# What is required
Look through the entries below and show every line containing the word "lines".

Collected data entries:
=-=-=-=-=
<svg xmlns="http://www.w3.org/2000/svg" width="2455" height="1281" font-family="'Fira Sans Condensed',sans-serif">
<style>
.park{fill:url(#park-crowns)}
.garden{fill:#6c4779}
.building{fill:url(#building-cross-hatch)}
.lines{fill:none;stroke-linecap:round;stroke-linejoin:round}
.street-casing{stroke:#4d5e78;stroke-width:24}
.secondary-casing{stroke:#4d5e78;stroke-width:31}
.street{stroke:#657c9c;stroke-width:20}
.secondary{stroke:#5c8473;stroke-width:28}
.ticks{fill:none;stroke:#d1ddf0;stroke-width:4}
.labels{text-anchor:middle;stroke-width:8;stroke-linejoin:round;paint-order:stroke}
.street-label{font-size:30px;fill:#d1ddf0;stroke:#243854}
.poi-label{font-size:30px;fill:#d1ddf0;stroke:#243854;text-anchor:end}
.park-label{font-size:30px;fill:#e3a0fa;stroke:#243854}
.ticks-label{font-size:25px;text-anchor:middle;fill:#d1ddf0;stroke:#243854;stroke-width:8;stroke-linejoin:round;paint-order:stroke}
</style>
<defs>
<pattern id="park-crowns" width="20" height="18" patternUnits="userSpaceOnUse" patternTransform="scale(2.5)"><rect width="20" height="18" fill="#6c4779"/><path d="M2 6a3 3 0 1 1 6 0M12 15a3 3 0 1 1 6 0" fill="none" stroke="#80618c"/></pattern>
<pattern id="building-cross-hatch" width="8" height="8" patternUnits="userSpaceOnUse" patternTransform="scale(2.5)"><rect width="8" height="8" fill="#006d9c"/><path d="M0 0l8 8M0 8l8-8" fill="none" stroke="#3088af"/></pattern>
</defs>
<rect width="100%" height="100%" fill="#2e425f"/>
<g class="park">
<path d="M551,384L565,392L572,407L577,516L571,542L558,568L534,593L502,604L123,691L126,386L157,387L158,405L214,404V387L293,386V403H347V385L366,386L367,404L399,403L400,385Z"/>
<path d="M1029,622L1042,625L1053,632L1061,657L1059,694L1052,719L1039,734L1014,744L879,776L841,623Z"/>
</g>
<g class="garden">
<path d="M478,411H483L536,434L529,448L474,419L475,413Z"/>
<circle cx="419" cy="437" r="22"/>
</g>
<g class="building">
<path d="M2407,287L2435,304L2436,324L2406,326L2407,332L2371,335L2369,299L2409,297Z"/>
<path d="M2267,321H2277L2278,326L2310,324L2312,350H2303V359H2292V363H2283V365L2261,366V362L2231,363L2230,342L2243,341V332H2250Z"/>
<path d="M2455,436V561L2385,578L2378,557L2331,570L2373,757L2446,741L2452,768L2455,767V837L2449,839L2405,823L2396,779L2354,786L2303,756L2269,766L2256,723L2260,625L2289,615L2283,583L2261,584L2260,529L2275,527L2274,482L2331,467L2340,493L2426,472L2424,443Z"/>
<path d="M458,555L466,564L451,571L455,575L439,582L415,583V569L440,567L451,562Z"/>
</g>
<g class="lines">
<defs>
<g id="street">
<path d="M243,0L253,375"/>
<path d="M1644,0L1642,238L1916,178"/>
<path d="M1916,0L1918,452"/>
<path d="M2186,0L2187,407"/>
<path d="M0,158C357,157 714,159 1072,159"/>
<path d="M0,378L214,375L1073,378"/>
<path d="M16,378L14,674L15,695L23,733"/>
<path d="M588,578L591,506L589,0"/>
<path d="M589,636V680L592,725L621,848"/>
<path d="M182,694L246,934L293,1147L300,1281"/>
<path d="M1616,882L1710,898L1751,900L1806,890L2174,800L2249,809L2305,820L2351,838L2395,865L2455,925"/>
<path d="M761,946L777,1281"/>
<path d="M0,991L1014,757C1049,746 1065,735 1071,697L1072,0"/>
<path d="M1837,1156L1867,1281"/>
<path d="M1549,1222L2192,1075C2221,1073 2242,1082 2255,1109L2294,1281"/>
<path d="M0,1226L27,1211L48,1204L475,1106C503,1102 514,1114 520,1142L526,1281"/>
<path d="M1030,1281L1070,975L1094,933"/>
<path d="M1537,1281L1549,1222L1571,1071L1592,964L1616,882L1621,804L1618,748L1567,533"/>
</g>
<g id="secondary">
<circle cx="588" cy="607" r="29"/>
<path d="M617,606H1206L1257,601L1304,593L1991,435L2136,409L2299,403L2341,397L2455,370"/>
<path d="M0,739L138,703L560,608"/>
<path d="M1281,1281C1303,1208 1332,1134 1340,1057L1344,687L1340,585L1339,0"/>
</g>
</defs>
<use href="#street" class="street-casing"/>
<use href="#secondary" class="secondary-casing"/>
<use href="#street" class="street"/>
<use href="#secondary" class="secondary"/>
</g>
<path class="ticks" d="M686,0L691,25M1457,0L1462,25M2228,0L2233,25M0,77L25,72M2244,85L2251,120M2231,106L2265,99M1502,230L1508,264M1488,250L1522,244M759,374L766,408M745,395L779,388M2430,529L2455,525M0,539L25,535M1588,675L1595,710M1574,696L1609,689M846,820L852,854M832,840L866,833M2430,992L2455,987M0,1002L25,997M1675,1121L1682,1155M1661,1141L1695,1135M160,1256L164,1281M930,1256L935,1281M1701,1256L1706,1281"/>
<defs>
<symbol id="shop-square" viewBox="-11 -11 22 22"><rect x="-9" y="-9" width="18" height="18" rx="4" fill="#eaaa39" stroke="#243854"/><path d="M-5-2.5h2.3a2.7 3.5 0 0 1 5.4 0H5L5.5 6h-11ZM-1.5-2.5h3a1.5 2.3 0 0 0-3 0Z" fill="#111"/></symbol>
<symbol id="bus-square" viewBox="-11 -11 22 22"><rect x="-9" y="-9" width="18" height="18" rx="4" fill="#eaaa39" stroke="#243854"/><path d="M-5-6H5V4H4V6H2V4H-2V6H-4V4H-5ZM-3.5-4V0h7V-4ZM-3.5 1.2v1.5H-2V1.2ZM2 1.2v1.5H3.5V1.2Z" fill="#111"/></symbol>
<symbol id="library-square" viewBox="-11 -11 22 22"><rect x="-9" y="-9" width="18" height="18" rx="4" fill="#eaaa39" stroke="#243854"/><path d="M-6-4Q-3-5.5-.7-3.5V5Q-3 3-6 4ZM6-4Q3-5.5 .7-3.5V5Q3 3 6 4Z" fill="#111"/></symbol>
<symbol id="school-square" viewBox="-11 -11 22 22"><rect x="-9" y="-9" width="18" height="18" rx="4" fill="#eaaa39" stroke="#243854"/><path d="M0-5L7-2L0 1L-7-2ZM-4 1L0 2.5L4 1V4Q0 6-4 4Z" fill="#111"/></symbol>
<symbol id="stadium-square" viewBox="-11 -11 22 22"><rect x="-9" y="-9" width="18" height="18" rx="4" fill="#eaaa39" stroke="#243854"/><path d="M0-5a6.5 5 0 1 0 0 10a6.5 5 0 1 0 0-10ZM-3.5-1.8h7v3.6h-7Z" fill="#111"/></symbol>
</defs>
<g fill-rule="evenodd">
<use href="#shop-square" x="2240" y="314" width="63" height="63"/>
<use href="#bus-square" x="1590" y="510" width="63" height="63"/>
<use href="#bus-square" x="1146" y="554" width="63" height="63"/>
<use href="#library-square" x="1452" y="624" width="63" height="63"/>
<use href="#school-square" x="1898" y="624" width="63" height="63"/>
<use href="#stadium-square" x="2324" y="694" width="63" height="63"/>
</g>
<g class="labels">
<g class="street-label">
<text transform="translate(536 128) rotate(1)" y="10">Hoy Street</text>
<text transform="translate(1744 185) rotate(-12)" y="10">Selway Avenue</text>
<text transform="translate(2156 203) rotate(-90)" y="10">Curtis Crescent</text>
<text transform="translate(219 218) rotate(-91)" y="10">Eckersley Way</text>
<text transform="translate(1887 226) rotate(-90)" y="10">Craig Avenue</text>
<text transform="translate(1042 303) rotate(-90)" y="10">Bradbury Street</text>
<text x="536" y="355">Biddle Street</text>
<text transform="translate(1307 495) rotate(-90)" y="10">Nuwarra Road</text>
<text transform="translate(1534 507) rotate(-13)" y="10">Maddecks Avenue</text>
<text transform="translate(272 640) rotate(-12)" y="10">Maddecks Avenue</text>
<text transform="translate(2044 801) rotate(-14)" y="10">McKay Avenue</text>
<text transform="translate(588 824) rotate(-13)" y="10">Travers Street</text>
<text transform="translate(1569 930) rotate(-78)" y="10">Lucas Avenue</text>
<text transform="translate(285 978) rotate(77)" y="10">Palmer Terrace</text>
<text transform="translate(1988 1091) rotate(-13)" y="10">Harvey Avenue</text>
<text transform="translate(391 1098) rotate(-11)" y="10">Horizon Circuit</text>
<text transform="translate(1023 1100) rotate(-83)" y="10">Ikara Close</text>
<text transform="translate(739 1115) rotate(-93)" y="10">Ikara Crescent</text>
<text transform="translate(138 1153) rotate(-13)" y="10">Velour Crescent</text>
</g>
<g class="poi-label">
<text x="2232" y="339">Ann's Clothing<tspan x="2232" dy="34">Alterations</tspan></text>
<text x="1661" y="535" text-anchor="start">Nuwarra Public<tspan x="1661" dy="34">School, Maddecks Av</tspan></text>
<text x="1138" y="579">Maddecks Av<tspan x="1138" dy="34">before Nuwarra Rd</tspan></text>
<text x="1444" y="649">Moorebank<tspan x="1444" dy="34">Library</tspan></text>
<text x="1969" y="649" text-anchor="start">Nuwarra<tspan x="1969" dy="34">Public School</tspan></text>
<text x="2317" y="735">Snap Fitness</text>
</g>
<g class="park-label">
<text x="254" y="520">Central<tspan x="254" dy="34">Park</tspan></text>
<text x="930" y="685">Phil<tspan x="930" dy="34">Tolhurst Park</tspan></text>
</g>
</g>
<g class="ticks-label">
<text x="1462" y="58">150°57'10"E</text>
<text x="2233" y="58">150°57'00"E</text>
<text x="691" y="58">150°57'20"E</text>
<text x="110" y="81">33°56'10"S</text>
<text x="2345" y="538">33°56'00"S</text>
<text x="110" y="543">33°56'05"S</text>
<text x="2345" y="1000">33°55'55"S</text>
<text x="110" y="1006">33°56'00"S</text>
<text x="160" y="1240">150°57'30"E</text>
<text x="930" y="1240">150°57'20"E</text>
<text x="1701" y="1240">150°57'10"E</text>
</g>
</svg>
=-=-=-=-=
# Task result
.lines{fill:none;stroke-linecap:round;stroke-linejoin:round}
<g class="lines">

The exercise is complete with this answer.